DATA Block Start

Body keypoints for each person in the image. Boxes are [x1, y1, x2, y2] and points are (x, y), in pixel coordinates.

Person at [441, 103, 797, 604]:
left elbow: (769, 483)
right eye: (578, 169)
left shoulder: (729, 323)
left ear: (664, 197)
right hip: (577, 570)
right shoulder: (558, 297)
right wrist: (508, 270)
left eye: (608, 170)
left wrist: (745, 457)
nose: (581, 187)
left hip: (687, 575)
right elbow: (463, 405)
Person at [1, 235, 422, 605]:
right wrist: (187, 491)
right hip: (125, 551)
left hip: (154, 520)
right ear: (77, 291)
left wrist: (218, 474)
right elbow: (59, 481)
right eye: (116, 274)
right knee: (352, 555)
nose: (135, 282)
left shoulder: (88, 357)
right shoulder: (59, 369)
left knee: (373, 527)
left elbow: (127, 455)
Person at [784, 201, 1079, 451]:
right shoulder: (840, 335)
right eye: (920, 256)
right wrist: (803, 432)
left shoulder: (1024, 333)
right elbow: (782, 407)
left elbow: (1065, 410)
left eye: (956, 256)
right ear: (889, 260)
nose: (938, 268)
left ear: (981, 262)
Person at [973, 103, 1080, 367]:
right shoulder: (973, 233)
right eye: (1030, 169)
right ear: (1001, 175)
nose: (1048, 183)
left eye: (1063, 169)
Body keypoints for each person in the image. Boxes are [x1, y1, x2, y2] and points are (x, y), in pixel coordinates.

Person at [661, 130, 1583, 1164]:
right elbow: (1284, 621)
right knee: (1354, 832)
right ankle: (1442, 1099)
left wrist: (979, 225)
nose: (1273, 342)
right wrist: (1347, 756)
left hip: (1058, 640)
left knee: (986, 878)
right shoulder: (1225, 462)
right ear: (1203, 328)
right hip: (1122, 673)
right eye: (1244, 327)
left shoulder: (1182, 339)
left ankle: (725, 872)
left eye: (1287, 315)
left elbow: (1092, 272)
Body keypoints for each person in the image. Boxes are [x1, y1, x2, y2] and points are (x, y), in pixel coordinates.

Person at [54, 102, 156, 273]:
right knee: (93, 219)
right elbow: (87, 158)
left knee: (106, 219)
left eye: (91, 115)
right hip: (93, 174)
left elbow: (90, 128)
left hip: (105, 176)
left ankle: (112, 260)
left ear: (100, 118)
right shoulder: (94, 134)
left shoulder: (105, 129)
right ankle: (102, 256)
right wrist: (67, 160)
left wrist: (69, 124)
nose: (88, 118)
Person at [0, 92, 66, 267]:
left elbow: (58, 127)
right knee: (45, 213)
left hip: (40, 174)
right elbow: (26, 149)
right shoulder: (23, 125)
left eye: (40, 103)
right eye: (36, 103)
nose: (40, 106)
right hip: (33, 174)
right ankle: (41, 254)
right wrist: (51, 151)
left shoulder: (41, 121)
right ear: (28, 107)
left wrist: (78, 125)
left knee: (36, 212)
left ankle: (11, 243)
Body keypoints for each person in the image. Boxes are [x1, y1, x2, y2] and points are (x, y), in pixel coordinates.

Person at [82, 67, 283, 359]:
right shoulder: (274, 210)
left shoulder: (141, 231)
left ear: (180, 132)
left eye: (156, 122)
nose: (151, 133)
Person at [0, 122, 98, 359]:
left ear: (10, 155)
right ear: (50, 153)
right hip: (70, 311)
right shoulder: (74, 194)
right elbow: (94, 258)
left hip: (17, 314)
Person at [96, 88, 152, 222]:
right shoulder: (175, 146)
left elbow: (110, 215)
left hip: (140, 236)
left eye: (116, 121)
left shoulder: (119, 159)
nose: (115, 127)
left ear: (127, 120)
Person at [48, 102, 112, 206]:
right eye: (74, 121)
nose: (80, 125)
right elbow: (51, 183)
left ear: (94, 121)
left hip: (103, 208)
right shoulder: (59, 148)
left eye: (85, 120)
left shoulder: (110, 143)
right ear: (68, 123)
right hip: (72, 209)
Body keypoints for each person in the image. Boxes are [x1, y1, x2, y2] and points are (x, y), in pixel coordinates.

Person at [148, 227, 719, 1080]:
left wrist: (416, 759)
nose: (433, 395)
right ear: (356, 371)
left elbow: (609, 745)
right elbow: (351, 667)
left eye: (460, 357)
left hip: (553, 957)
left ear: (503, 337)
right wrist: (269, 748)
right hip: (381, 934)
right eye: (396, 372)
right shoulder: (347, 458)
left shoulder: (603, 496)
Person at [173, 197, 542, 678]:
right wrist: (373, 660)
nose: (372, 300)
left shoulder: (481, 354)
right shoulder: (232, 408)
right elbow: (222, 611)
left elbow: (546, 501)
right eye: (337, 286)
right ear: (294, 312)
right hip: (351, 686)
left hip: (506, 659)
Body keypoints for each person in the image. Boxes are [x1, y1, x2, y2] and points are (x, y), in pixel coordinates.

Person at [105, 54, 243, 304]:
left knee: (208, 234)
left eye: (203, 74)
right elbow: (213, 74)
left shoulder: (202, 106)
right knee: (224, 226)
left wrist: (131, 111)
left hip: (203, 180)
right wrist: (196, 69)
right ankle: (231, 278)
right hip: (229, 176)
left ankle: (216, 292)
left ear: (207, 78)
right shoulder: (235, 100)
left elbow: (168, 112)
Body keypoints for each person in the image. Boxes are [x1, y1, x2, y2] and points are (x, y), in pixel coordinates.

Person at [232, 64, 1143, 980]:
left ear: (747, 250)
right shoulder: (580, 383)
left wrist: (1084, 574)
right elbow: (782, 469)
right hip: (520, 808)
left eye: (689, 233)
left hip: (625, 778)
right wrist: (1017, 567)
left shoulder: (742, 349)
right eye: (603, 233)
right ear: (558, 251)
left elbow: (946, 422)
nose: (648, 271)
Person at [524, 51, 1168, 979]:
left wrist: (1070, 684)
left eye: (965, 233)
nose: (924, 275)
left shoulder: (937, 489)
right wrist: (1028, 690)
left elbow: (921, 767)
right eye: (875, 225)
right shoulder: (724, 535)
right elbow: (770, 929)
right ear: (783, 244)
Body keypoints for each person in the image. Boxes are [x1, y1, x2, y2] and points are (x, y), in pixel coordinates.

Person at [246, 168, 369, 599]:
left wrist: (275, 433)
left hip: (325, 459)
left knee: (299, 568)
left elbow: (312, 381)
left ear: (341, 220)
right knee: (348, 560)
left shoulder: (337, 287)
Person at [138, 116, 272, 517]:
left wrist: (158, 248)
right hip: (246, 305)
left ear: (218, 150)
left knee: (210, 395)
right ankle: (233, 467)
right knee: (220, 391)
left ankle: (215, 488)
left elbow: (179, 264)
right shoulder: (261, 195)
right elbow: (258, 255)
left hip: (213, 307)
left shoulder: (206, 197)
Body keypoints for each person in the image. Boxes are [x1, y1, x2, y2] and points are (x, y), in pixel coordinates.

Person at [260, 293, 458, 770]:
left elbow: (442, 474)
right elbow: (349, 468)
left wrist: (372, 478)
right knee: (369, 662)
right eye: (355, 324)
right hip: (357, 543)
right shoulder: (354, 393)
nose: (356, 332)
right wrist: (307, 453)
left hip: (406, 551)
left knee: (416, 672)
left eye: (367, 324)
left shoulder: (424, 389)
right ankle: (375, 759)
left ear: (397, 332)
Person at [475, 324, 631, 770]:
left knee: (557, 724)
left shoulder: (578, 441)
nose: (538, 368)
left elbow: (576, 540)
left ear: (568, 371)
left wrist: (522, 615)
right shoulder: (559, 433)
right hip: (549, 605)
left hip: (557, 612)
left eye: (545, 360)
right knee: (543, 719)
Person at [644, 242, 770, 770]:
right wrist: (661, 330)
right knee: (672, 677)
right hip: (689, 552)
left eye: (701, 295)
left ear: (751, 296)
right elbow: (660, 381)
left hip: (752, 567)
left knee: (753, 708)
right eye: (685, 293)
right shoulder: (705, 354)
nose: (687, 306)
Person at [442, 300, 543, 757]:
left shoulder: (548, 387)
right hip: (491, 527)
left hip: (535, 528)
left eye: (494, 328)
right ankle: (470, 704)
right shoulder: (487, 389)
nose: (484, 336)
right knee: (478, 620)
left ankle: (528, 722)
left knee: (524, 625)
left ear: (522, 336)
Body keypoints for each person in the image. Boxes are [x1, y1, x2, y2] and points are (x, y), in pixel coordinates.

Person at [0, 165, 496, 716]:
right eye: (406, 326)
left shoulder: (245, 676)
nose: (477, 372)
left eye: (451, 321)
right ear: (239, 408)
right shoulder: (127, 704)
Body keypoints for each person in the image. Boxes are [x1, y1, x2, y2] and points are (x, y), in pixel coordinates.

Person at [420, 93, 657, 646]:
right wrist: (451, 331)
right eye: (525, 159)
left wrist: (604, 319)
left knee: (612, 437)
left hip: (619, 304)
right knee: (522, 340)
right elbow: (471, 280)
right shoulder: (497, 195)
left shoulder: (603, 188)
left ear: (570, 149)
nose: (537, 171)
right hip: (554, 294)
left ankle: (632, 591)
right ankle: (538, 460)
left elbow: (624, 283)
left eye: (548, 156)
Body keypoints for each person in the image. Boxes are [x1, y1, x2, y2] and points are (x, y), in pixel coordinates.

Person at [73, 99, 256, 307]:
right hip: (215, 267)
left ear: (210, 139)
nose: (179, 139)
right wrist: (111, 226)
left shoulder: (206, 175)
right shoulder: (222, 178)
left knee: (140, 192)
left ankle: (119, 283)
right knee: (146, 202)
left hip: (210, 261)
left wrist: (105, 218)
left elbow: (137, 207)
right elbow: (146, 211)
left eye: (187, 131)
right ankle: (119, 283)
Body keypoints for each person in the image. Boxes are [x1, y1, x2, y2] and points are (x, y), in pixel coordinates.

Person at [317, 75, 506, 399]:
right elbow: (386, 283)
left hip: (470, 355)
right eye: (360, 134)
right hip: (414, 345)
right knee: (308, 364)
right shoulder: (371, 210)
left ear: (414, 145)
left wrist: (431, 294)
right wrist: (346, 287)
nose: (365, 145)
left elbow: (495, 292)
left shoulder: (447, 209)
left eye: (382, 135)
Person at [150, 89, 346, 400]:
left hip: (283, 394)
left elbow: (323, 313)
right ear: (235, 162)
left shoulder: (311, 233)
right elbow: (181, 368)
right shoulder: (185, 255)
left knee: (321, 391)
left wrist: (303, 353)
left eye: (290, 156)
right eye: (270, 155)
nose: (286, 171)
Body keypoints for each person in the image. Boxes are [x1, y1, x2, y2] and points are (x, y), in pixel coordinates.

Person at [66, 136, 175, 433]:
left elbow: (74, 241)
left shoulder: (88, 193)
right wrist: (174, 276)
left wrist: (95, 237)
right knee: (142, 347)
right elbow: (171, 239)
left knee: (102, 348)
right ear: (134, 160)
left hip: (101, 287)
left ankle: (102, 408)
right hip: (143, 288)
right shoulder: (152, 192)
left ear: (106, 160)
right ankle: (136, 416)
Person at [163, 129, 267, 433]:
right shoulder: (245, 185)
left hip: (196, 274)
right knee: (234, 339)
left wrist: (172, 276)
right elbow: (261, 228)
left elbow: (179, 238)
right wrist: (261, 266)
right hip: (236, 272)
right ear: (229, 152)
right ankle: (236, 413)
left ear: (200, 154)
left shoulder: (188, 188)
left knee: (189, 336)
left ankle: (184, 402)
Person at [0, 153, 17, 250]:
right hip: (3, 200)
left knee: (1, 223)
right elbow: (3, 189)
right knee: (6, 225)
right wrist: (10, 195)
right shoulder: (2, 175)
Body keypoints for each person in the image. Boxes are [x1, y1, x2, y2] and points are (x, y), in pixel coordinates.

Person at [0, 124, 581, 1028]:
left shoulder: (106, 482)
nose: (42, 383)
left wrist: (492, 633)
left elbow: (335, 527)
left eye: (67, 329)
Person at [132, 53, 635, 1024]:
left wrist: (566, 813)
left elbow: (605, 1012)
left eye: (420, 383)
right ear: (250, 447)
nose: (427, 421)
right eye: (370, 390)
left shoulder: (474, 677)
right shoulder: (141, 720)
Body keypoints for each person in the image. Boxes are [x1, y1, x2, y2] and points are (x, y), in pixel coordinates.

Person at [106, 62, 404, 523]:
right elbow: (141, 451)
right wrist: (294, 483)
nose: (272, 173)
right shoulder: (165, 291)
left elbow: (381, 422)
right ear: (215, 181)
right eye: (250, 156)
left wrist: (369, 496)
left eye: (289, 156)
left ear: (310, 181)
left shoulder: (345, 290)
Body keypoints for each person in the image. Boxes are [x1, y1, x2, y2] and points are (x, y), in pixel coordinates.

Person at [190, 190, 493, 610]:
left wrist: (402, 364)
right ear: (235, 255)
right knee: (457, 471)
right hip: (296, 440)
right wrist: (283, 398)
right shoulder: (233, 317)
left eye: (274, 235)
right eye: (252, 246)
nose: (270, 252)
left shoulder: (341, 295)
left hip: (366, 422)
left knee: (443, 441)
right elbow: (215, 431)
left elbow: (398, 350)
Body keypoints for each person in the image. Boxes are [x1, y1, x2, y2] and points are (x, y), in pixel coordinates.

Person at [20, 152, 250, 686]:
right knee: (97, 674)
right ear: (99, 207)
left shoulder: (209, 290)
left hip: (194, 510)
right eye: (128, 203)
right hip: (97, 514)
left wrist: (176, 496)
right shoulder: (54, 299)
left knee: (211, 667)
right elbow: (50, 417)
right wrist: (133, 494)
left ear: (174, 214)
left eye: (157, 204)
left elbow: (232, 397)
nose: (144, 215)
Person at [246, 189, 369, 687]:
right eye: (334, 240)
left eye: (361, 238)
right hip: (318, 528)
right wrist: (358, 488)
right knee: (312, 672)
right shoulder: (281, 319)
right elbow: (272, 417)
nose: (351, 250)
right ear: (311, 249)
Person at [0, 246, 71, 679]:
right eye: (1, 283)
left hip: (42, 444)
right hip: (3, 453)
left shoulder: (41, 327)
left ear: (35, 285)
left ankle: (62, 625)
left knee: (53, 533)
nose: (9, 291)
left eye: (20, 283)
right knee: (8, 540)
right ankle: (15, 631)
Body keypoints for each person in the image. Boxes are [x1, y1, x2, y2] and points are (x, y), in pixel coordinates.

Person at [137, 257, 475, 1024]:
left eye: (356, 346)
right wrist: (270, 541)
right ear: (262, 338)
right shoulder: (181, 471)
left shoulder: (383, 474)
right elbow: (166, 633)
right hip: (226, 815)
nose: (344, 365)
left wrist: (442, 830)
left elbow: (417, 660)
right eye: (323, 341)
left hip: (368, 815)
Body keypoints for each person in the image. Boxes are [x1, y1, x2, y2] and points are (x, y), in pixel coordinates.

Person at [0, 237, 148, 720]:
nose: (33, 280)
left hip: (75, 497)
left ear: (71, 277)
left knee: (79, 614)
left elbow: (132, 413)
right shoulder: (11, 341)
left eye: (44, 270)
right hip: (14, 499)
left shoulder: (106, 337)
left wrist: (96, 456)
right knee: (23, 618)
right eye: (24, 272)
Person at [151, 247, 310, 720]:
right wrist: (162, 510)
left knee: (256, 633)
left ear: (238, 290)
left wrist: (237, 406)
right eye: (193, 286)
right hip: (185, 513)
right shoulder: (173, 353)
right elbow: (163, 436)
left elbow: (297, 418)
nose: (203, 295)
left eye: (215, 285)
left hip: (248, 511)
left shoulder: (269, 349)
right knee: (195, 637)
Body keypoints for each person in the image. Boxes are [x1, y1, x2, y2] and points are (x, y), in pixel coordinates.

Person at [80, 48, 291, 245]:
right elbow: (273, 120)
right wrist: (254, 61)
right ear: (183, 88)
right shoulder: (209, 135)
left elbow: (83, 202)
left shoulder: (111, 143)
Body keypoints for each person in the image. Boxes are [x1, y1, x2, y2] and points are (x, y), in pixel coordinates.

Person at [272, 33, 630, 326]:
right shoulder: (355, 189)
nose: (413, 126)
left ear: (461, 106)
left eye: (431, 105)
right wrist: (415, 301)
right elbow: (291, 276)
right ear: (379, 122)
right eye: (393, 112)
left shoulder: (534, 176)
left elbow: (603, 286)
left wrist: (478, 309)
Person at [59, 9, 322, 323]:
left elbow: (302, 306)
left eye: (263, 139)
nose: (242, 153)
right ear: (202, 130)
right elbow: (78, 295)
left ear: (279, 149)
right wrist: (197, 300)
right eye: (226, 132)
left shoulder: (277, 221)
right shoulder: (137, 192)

DATA Block End

In the listing above, locate the line containing "left ankle: (11, 243)" and the line containing "right wrist: (269, 748)". Transcribe those two lines and everything between them, exactly as written.

left ankle: (11, 243)
Body keypoints for each person in the image. Boxes are [x1, y1, x2, y2] and points are (x, y), in pixel coordinates.

Person at [82, 67, 283, 359]:
right shoulder: (274, 210)
left shoulder: (141, 231)
left ear: (180, 132)
left eye: (156, 122)
nose: (151, 133)
Person at [0, 122, 98, 359]:
left ear: (10, 155)
right ear: (50, 153)
right hip: (70, 311)
right shoulder: (74, 194)
right elbow: (94, 258)
left hip: (17, 314)
Person at [96, 88, 152, 222]:
right shoulder: (175, 146)
left elbow: (110, 215)
left hip: (140, 236)
left eye: (116, 121)
left shoulder: (119, 159)
nose: (115, 127)
left ear: (127, 120)
Person at [48, 102, 112, 206]:
right eye: (74, 121)
nose: (80, 125)
right elbow: (51, 183)
left ear: (94, 121)
left hip: (103, 208)
right shoulder: (59, 148)
left eye: (85, 120)
left shoulder: (110, 143)
right ear: (68, 123)
right hip: (72, 209)
Body keypoints for each person in the image. Boxes are [x1, y1, x2, y2] and points are (x, y), in pixel coordinates.

Person at [148, 227, 719, 1080]:
left wrist: (416, 759)
nose: (433, 395)
right ear: (356, 371)
left elbow: (609, 745)
right elbow: (351, 667)
left eye: (460, 357)
left hip: (553, 957)
left ear: (503, 337)
right wrist: (269, 748)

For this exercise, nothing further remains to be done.